= Vito Pascucci =

American businessman

Vito Pascucci (October 22, 1922 – August 18, 2003) was an American businessman, the CEO and co-founder (with Leon Leblanc) of G. Leblanc Corp, an American musical instrument firm based in Kenosha, Wisconsin. The firm started out as the American branch of the French G. Leblanc company.

== Career ==
Born in Kenosha on October 22, 1922, Pascucci studied trumpet as a child and became interested in instrument repair. His brother Ben owned a music store in which Vito began repairing instruments as a teenager. After being drafted in 1943 he became the repairman for an army band, the 11th AAF Band led by Mark Rubinstein. When that band was disbanded, in order to keep such prominent members from the infantry, Mr Rubinstein suggested to Glenn Miller to take many of his prime musicians. Among them was Vito. When Glenn Miller requisitioned some members of that band for his swing ensemble, they suggested he take Pascucci. Pascucci earned Miller's respect by repairing a smashed trumpet overnight with only a broomstick to work with.

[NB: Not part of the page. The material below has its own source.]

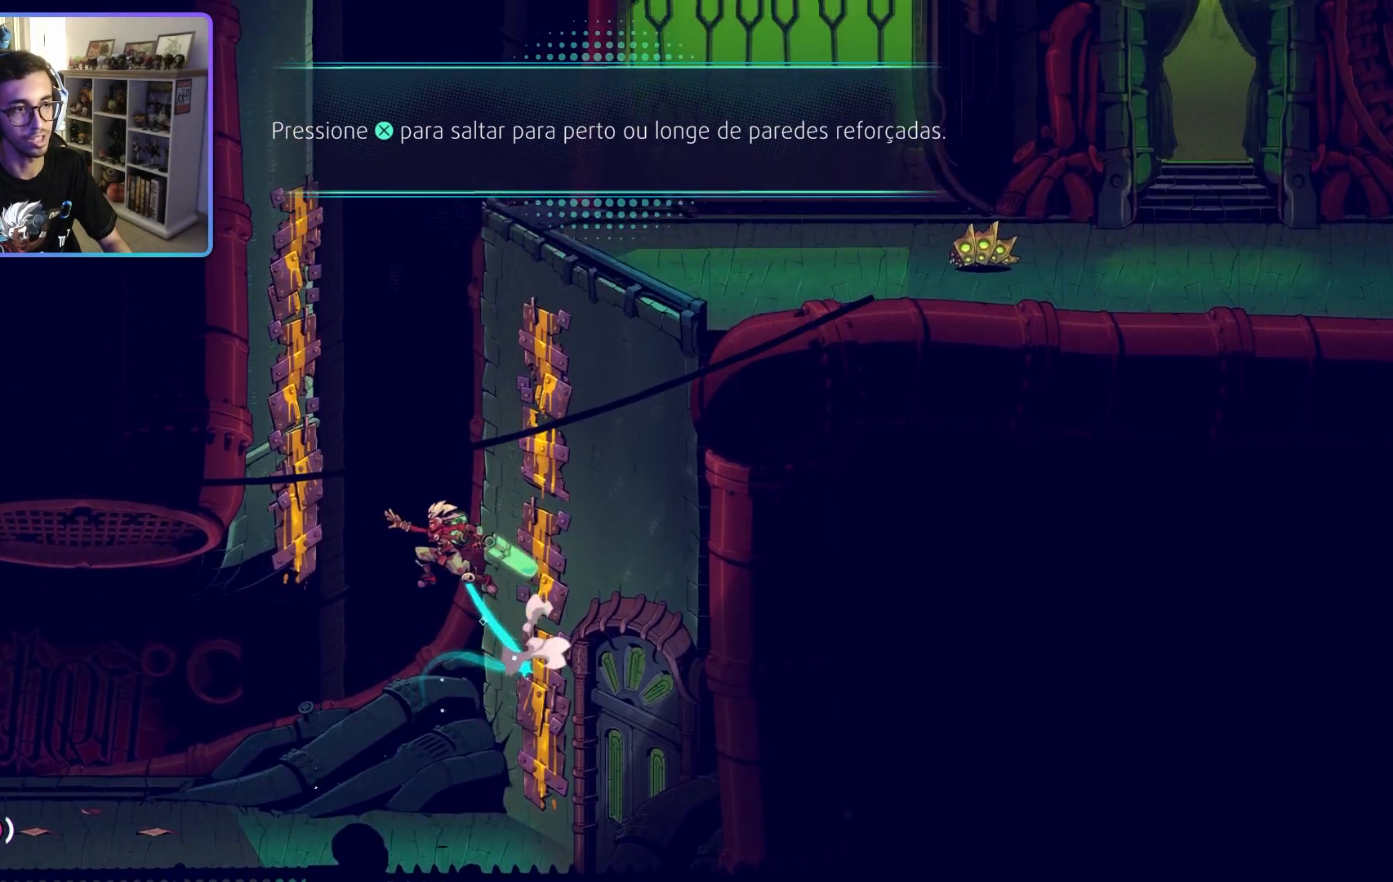
{"buttons": [], "left_stick": "right", "right_stick": "center", "events": [[33, "CROSS", "up"], [183, "CROSS", "down"], [283, "left_stick", "right"], [483, "CROSS", "up"]]}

Miller and Pascucci planned to run music stores together after the war, but Miller was assumed dead after a plane he was travelling in disappeared. Despite his grief, Pascucci went ahead with plans to visit instrument factories in France. Among those he saw was the factory of the G. Leblanc firm. There he was given a "duffel bag full of clarinets" and a promise that after the war he would become the company's U.S. distributor. He and Leon Leblanc formed Leblanc USA in May 1946, and within a decade the company was among the largest manufacturers of clarinets in the country.

Pascucci created the "only complete family of plastic-bodied clarinets" available in the U.S. He was also among the first instrument-makers to exploit mechanization and assembly lines in the production process. He became chairman of the American Music Conference and was inducted into the group's hall of fame in 1980. He was awarded the Edwin Franko Goldman Memorial Citation in 1982. He became president of Leblanc SNC when he bought out the French parent company in 1993.

In 1998, Pascucci was awarded an Honorary Doctorate of Music from Berklee College of Music.

Pascucci died of kidney failure on August 18, 2003, in Kenosha.